— DOCUMENT EXCERPT —
|---|

Following the lead of
25 other states, the North Carolina General Assembly
enacted legislation adopting UIFSA as Chapter 52C of
the General Statutes, effective January 1, 1996.
UIFSA replaces The Uniform Reciprocal Enforcement of
Support Act (URESA), enacted in the 1950s. Though it
represented the first comprehensive attempt to deal
with the problem of interstate support enforcement,
over the years it was found to be ineffective,
cumbersome and time-consuming. In 1989 alone,
interstate child support cases made up approximately
30 percent of all child support cases in the United
States, and an estimated 2.5 million non-custodial
parents, mostly fathers, were nonresidents of the
states in which their children lived. At the time,
children were almost twice as likely not to receive
support from non-custodial parents in interstate
situations, as in cases where the non-custodial
parent and children live in the same state. In
addition, parents in interstate child support cases
paid, on average, only 60 percent of the child
support that they have been ordered to pay.
With UIFSA came
sweeping changes in child support enforcement laws,
making it much easier for a spouse dependent upon
child support to enforce support orders by creating
real-life consequences for dead-beat dads and moms.
In some respects, UIFSA is quite similar to URESA.
For example, UIFSA also retains much of the
terminology used by URESA, including the terms
"initiating" and "responding state." However, the
two acts differ in important ways:
- Under the old
law it was extremely difficult and expensive for
non-custodial parents to contest modification
requests, many of which were brought in states
located hundreds or even thousands of miles away
from their homes. In the future, all such
actions will be brought in the state where the
custodial parent resides.
- UIFSA also makes
it easier to garnish wages in another state. The
garnishment order can now be obtained in the
custodial parent’s home state and mailed
directly to the non-custodial parent's employer
in another state.
- Additionally,
parents who do not pay child support orders will
be subject to having driver's licenses or
professional licenses. Even passports can be
revoked for failure to pay child support orders.

|---|

— GIVEN DATA —
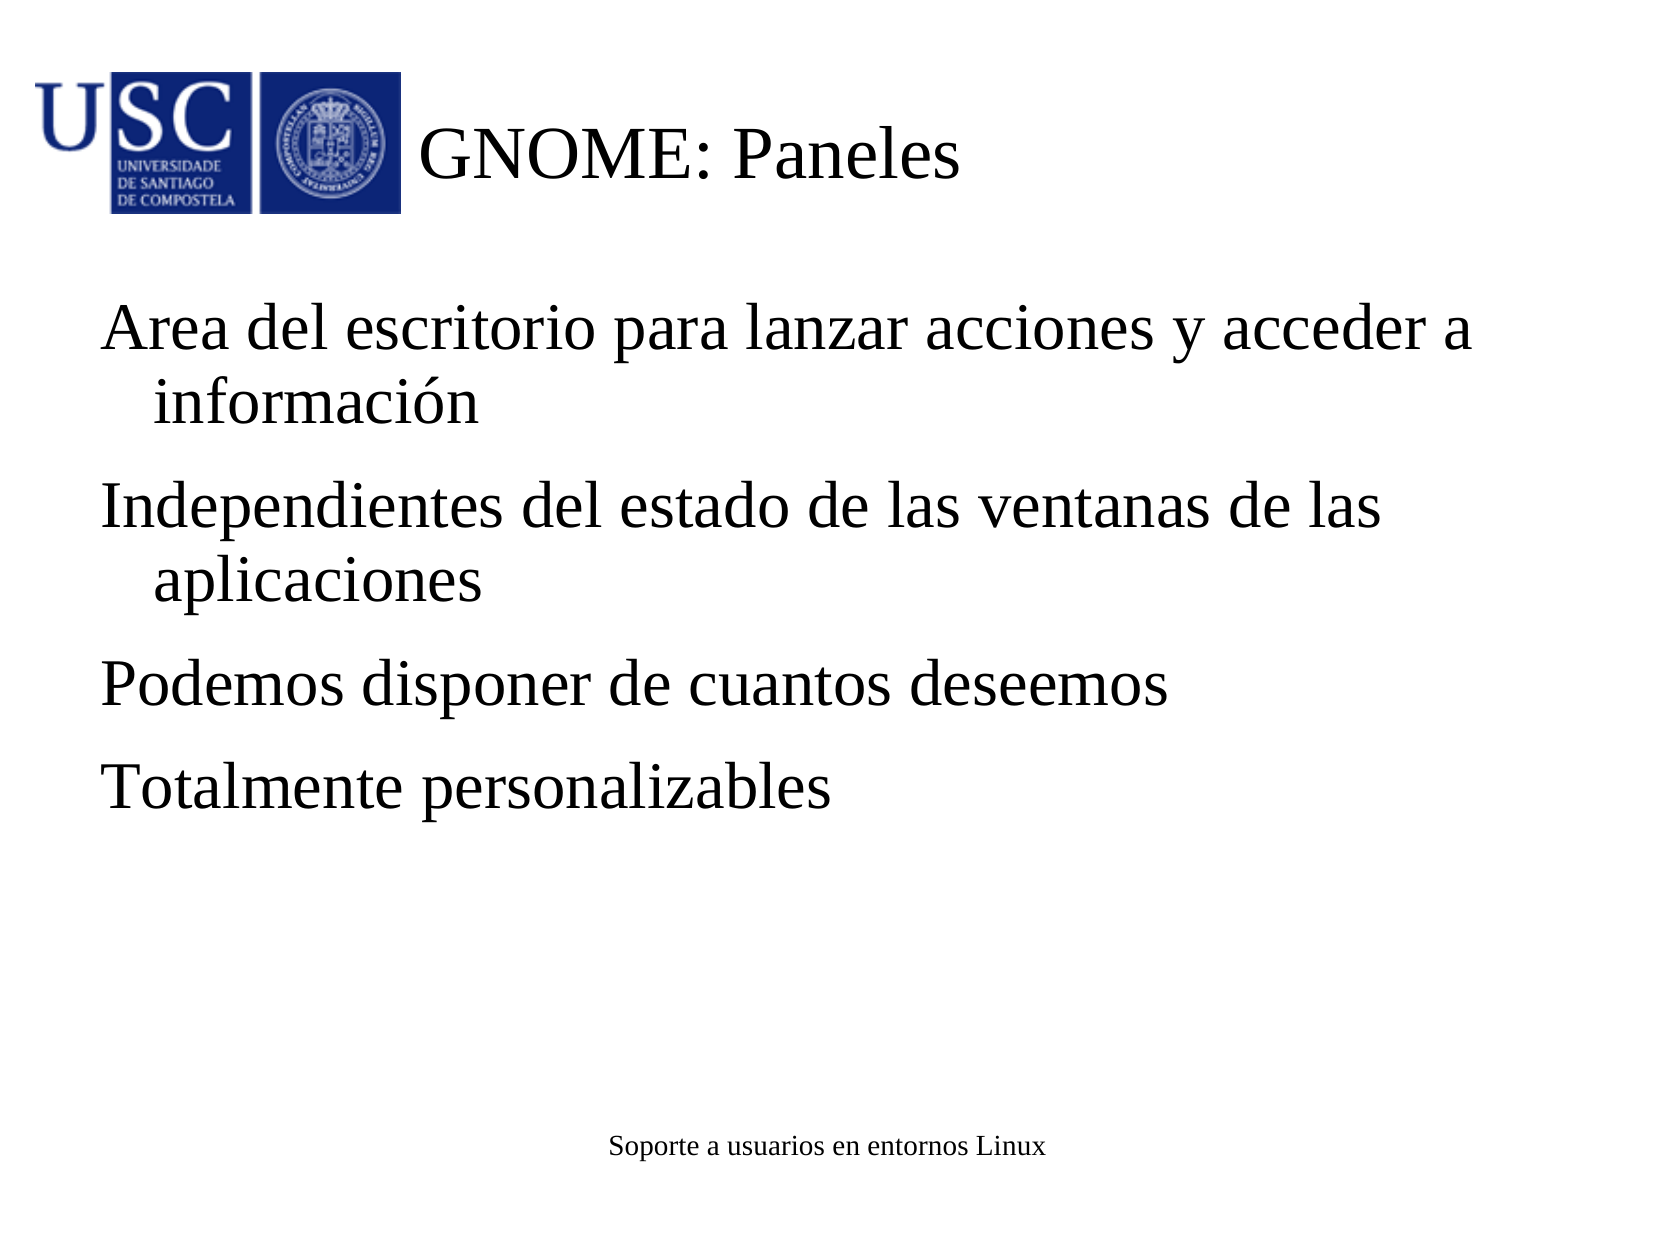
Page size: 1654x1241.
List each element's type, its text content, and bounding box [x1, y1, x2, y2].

picture [35, 72, 401, 214]
list Area del escritorio para lanzar acciones y acceder a información Independientes del estado de las ventanas de las aplicaciones Podemos disponer de cuantos deseemos Totalmente personalizables [82, 290, 1571, 1109]
title GNOME: Paneles [418, 49, 1571, 257]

|---|

— PROBLEMS AND TASKS —
1. Copy the UIFSA passage from "- UIFSA also" to "child support orders.".
2. According to the UIFSA passage, on what date did North Carolina's Chapter 52C take effect?
3. Pick up the UIFSA passage after its final sentence and continue writing it.
The entries are separate material, not part of the UIFSA passage.

— ANSWERS TO THE EXERCISE —
1.
- UIFSA also makes
it easier to garnish wages in another state. The
garnishment order can now be obtained in the
custodial parent’s home state and mailed
directly to the non-custodial parent's employer
in another state.
- Additionally,
parents who do not pay child support orders will
be subject to having driver's licenses or
professional licenses. Even passports can be
revoked for failure to pay child support orders.

2. January 1, 1996.

3.
A list of child support delinquencies will be
sent to the various licensing boards and these
boards will, in turn, send out notices to
recalcitrant parents indicating that they may be
subject to license suspension or revocation
unless they bring their payments up-to-date.
In North Carolina,
courts can exercise personal jurisdiction over
non-residents pursuant to UIFSA if any of the
following applies:
- the non-resident
was personally served with process in North
Carolina
- the non-resident
submits to jurisdiction here by consent, a
general appearance, or filing a responsive
pleading waiving the issue of lack of personal
jurisdiction
- the non-resident
resided at one time in North Carolina with the
child
- the non-resident
resided here at one time and provided prenatal
expenses or support for the child
- the child
resides here as a result of acts or directives
of the non-resident defendant
- the non-resident
engaged in an act of sexual intercourse in North
Carolina with the child's other parent, and the
child may have been conceived as a result of
that act
- the non-resident
has asserted paternity in the paternity registry
maintained in this state
- there is some
other basis for the exercise of personal
jurisdiction consistent with constitutional
principles
If you would like
more information on enforcing child support through
interstate channels, or would like to schedule a
consultation regarding your child support issues,
contact us.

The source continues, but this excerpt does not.